Last setup: our app is built on an open-source technology called the “Play Framework.” Play helps us match up browser requests to code, makes it easier to build pages, blah blah … not very important here. But what *is* important is that we don’t expose the Play application directly to browsers. We use a common technique called “proxying” that isolates the system a bit from the Internet. We do this with another open-source tool called the Apache web server. So our setup looks like this:
- Browser makes an HTTP request to Apache.
- Apache “relays” this request to Play.
- Play responds to Apache.
- Apache sends the response back to the browser.
The key here is that those connections between Apache and Play just use plain old HTTP. And they use keep-alives, so that many different browser requests can “reuse” the same proxy connection between Apache and Play.

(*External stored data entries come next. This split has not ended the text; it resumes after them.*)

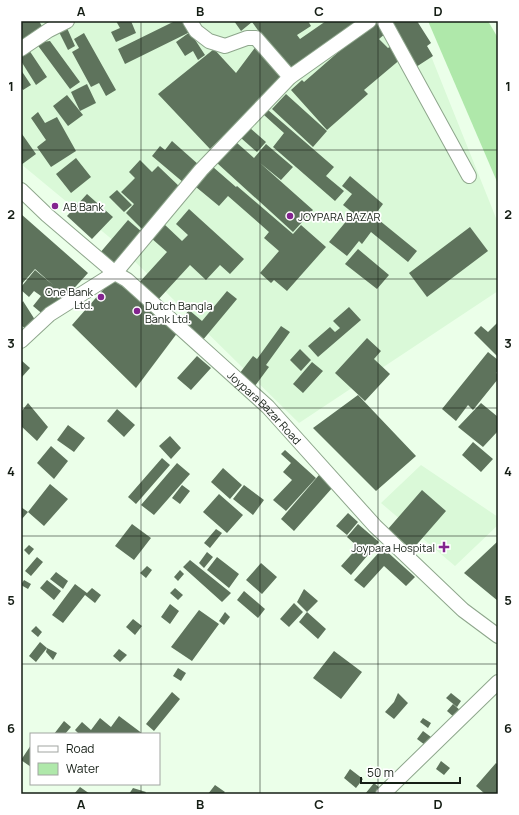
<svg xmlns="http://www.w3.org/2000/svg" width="519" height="815" viewBox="0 0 519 815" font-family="Manrope,sans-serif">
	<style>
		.built { fill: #daf9d8 }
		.water { fill: #afe8aa }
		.building { fill: #5e735c }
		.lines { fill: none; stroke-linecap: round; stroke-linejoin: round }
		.street-casing { stroke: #8ea68c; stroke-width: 16 }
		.street { stroke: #fff; stroke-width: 14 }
		.grid { fill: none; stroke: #151e15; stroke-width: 1; stroke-opacity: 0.55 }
		.poi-dot { fill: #83248f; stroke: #fff; stroke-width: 1.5 }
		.labels { text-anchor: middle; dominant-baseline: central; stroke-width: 3.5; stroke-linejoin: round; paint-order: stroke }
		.poi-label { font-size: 11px; fill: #151e15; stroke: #fff; text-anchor: start }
		.street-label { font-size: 11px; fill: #151e15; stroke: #fff }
		.neatline { fill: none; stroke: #151e15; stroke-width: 1.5 }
		.grid-label { font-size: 13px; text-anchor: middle; font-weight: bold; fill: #151e15 }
	</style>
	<rect width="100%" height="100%" fill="#ebffe9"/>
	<path class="built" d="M21,21H417L498,223V291L299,423L114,241L21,164Z
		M421,465L498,517V525L455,566L381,503Z"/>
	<path class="water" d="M428,21H488L498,38V184Z"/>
	<path class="building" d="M21,21H39L44,30L21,44Z
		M116,21H131L136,33L116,42L111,32L120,28Z
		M175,21H184L190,32L125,64L118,49Z
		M234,21H308L311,26L297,35L300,39L326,21H360L288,72L252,22L241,31Z
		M374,21H376L386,33L379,39L388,48L391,46L402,58L364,90L368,94L327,130L291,90L302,80L304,82Z
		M387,21H417L431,43L427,46L433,56L416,67Z
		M67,28L75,46L68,50L59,32Z
		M190,32L205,55L198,60L193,51L185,56L176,42Z
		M84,33L116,90L106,96L99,83L91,87L72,52L79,48L74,39Z
		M50,41L80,82L70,89L36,43Z
		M257,45L282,76L257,104L210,149L158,94L214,49L236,73Z
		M29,50L47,77L36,85L21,61V55Z
		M21,70L31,85L23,90L21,87Z
		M87,84L96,103L80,111L71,92Z
		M286,94L327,131L313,147L272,109Z
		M67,95L83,115L68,126L53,106Z
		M268,110L334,167L326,176L344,191L335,201L273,147L284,133L264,115Z
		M38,112L45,123L57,117L76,151L51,167L37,147L46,140L31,118Z
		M250,128L266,142L257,152L241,138Z
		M22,134L36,154L21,165V135Z
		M172,141L199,165L184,183L152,156L160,146L165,150Z
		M236,142L254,158L266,144L293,167L281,180L260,163L313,210L293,232L217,163Z
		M76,158L91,177L71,193L56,174Z
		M140,160L152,172L158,166L182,189L143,230L126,213L134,204L121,192L135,178L129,172Z
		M213,167L236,187L237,186L293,234L301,225L326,247L287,291L274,280L271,283L260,273L279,251L264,238L269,232L228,196L219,206L196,187Z
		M350,176L383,204L374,216L417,251L408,262L371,232L362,244L359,241L347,256L329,242L353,213L343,205L352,194L342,186Z
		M117,190L132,205L124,212L109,197Z
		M87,194L113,217L92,239L67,216Z
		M189,209L244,259L230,274L220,265L206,280L190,265L156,302L137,285L167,252L151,238L164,224L182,241L188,235L176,224Z
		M21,214L88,273L67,296L64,294L45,316L33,306L41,296L34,291L29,297L21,290V287L35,270L53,285L35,269L21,285Z
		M128,220L142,232L113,266L99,254Z
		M470,227L488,251L427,297L409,273Z
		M358,249L389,275L377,289L345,264Z
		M113,280L122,286L178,332L136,388L72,325L109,283Z
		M227,291L237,299L202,341L179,322L189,310L202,321Z
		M23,301L37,323L29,332L21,325V304Z
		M349,307L361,320L318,357L308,346L330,327L335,332L340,328L333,321Z
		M498,322V357L474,333L481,326L488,332Z
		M281,326L290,332L266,365L269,367L252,390L236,378L253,356L257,359Z
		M367,338L381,351L374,359L390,374L365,401L335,373Z
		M300,349L311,360L301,371L290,360Z
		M488,352L498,360V371L496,373L498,374V379L473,410L468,405L456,421L442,409Z
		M197,356L211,368L191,390L177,378Z
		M21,360L30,368L22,377L21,376Z
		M312,362L323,371L303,393L293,384Z
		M358,395L416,456L376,491L313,428Z
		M28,403L48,427L37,441L21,426V412Z
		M481,403L498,417V431L483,447L458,427Z
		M117,409L135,425L124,437L107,421Z
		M68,425L85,438L74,452L57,440Z
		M170,436L181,448L171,459L159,446Z
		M473,442L493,459L481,472L462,455Z
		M51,446L68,461L54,479L37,463Z
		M285,450L316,478L286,511L273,500L292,480L283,472L291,463L281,454Z
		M162,458L170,465L136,504L128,497Z
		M177,463L190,474L154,515L141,505Z
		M223,468L242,485L230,499L211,482Z
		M319,475L333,487L294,531L281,519Z
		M50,484L68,499L44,526L28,512Z
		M182,485L190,491L180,504L172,498Z
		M244,485L264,500L253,515L233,499Z
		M422,490L446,511L412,550L388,529Z
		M219,494L243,515L227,533L203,512Z
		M21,507L28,512L21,520Z
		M348,513L358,522L347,535L336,526Z
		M132,524L151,538L134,560L115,546Z
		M358,524L379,542L351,575L341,566L358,547L347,537Z
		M216,529L222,533L210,548L204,543Z
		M498,541V601L464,573Z
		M29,545L34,549L29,555L24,550Z
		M383,548L415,577L406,586L384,566L364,588L354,580Z
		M207,552L213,557L204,568L199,563Z
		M37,557L43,562L31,576L25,571Z
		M217,557L239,574L229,588L207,570Z
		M190,560L231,593L222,602L183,567Z
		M261,563L277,577L262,594L246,580Z
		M147,566L152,570L146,578L140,573Z
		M180,570L184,574L178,581L174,577Z
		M56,572L68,581L63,589L50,579Z
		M24,580L31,584L28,589L21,585Z
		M47,580L61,591L54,600L40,588Z
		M75,584L87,593L92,588L101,595L95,603L85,595L63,623L52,615Z
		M175,588L183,595L178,600L170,593Z
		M304,589L318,601L307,612L297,602Z
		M244,591L265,609L258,618L237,600Z
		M294,603L303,612L289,627L280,619Z
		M170,604L179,611L170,624L161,617Z
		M199,610L219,624L192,661L171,647Z
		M225,612L230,617L224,625L219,621Z
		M307,612L326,629L318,639L299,622Z
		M133,619L142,626L135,635L126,627Z
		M36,626L42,632L38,637L31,631Z
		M40,642L47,648L36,662L29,656Z
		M47,648L57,653L53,660L46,652Z
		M119,649L127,655L120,662L113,656Z
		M334,651L362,672L341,699L313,678Z
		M178,668L186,673L181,681L173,676Z
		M172,692L180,699L154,731L146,724Z
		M398,693L408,703L394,719L385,712L394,702Z
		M451,693L461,701L457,707L446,698Z
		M453,704L461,711L455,718L447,711Z
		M119,716L143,734H79L75,730L82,722L91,730L100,718L111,727Z
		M423,718L431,723L428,728L420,722Z
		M64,721L71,727L65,734H54Z
		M423,731L431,737L425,745L417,739Z
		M31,745V767L21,760Z
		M441,761L450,768L444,775L436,769Z
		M496,763L498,765V794H485L476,786Z
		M350,769L363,779L356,788L344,778Z
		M374,783L381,789L377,794H365Z
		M215,785L225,792L223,794H208Z
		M80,787L90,794H74Z
		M133,788L146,792L145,794H129Z"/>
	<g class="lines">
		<defs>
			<g id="street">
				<path d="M190,21L196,31L209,41L225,46L247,38H256L290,77"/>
				<path d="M384,21L469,176"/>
				<path d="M21,49L49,30L67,21"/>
				<path id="s1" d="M21,190L47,215L115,273L127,280L268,407L375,526L463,610L498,636"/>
				<path d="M21,341L50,314L115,273L201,170L290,77L369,21"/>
				<path d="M383,794L498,682"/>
			</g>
		</defs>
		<use href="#street" class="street-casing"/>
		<use href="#street" class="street"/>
	</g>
	<path class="grid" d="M141,21V734M260,21V794M378,21V794M21,150H498M21,279H498M21,408H498M21,536H498M21,664H498M141,784V794"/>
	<g class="poi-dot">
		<circle cx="55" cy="206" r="4"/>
		<circle cx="290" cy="216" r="4"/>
		<circle cx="101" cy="297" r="4"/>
		<circle cx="137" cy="311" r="4"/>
		<path d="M442 541h4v4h4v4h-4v4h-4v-4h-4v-4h4z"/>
	</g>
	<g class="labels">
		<g class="poi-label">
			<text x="63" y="206">AB Bank</text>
			<text x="298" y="216">JOYPARA BAZAR</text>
			<text x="93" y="291" text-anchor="end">One Bank<tspan x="93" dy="13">Ltd.</tspan></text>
			<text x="145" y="305">Dutch Bangla<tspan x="145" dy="13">Bank Ltd.</tspan></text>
			<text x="435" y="547" text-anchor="end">Joypara Hospital</text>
		</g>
		<g class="street-label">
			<text stroke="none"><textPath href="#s1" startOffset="327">Joypara Bazar Road</textPath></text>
		</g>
	</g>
	<rect width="519" height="815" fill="none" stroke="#ffffff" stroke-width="44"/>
	<rect x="30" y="733" width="130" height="52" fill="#ffffff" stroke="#a1a5a1"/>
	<rect x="38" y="746" width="20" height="6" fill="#ffffff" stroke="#a1a5a1"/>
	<text x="66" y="753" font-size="12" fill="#151e15">Road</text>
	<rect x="38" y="763" width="20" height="12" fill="#afe8aa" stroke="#a1a5a1"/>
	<text x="66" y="773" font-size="12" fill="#151e15">Water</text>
	<path d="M361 777v6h99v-6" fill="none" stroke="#151e15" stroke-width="2"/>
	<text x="367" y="777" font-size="12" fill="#151e15" stroke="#ffffff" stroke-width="3" paint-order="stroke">50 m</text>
	<rect x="22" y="22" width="475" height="771" class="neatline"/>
	<g class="grid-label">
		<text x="81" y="16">A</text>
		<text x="200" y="16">B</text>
		<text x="319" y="16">C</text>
		<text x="438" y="16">D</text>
		<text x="11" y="91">1</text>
		<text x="508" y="91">1</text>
		<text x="11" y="219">2</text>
		<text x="508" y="219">2</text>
		<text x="11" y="348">3</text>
		<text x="508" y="348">3</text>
		<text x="11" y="476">4</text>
		<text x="508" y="476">4</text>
		<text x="11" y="605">5</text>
		<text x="508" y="605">5</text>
		<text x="11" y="733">6</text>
		<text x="508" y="733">6</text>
		<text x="81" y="809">A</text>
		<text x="200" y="809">B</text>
		<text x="319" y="809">C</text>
		<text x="438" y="809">D</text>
	</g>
</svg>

Back to those HEAD requests. When a browser makes one, Apache dutifully relays it to Play. And FINALLY, here is the bug: Play was answering “ok, this page is 4,000 bytes long, and it last changed on 12/1/2014.” BUT IT WAS ALSO SENDING THE PAGE DATA, even though this was a HEAD request. This is a violation of the HTTP protocol! So after Apache read off the first part, it just stopped reading, which left all the other stuff waiting, unread, in the connection buffer.
But remember, because of keep-alive, that connection is still open. So the NEXT time that a browser asks for a page, Apache again dutifully relays it to Play over that connection, and then tries to read the response. But because it never read out the contents from the first request, all it sees is what now looks like a bunch of garbage!
From here on out things can go a bunch of different ways, depending on the specific garbage that is sent back. But it doesn’t really matter, the damage is done. Until that connection gets reset, every browser request that uses it ends up being wonked up.
And guess what? This bug has been sitting in our code since the site launched, long before I even started working at Adaptive. But it was never really exposed, because HEAD requests are generally pretty rare. As it turns out, our operations team had (ironically) just turned on a new monitoring tool that, quite legitimately, used HEAD as one of its ways to see if the site was working properly. So the bug had nothing to do with that code prop. It was classic Heisenberg.
DAMN, SON. That was a long way to go for a stupid little bug.
But there was a point, and it’s worth saying again: KEEP LOOKING. Look at the logs, again. Try running the same request, again. Look at source, again. Look at network traces, again. Look at the code, again. It is the only way to break some of these logjams. Eventually, you will pick out the pattern.
If you’re good at this — I will hire you in a millisecond. You’re gold.